To fill the gap in care created by the COVID-19 outbreak, ASCs should collaborate with hospitals and health systems to coordinate care based on the community’s specific needs, ASCA added.

The association also pointed out on its website that “there has been conflicting guidance about elective surgeries that indicates additional guidance is warranted.” In addition to keeping facilities open for elective surgeries, ASCA is also provided a list of guidelines for “the continuation of urgent/needed care in” ASCs, including assessing and optimizing each patient’s medical and social risk factors for planned surgeries and postponing cases where indicated.

This includes reassessing and reprioritizing all currently scheduled cases and delaying those based on the current and projected COVID-19 cases in the facility and community and when postponing the surgery will not result in “significant medical deterioration or materially impact the patient’s prognosis, morbidity or treatment plan.” ASCs should also make decisions to postpone surgeries with the patient, ASCA advised.

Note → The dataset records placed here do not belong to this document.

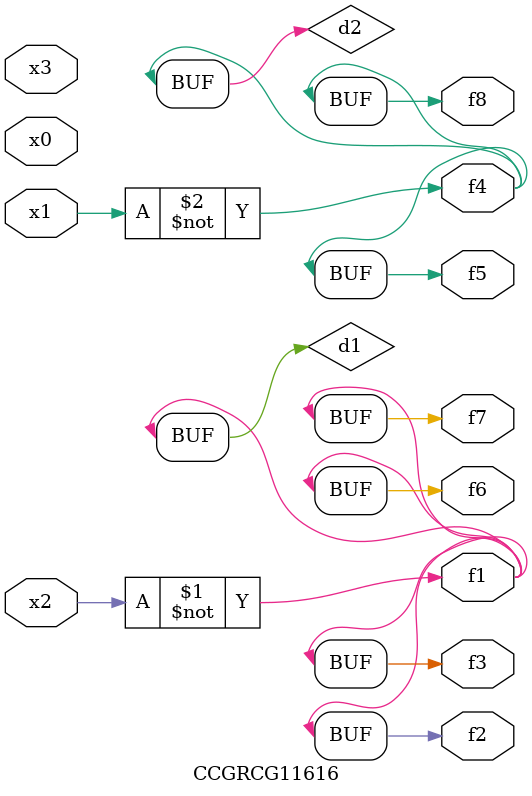
<source format=v>
module CCGRCG11616(
	input x0, x1, x2, x3,
	output f1, f2, f3, f4, f5, f6, f7, f8
);

	wire d1, d2;

	xnor (d1, x2);
	not (d2, x1);
	assign f1 = d1;
	assign f2 = d1;
	assign f3 = d1;
	assign f4 = d2;
	assign f5 = d2;
	assign f6 = d1;
	assign f7 = d1;
	assign f8 = d2;
endmodule

</source>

Additionally, ASCA provided the following guidance for ASCs:

  • Implement rigorous screening for patients and visitors prior to entering the facility
  • Maintain a safe environment for patients, employees, and visitors, including adherence to social distancing recommendations
  • Implement enhanced cleaning as directed by CDC guidelines
  • Work within the capacity of the supply chain to ensure that hospitals have priority for necessary equipment and supplies

“The ASC community stands ready to work with federal officials, state and local governments, and all our colleagues in the healthcare system to provide needed care during these challenging times,” the association stated.

“As the pandemic progresses, we will continue to assess our approach, in coordination with experts throughout the healthcare system, to best serve the needs of patients and communities.”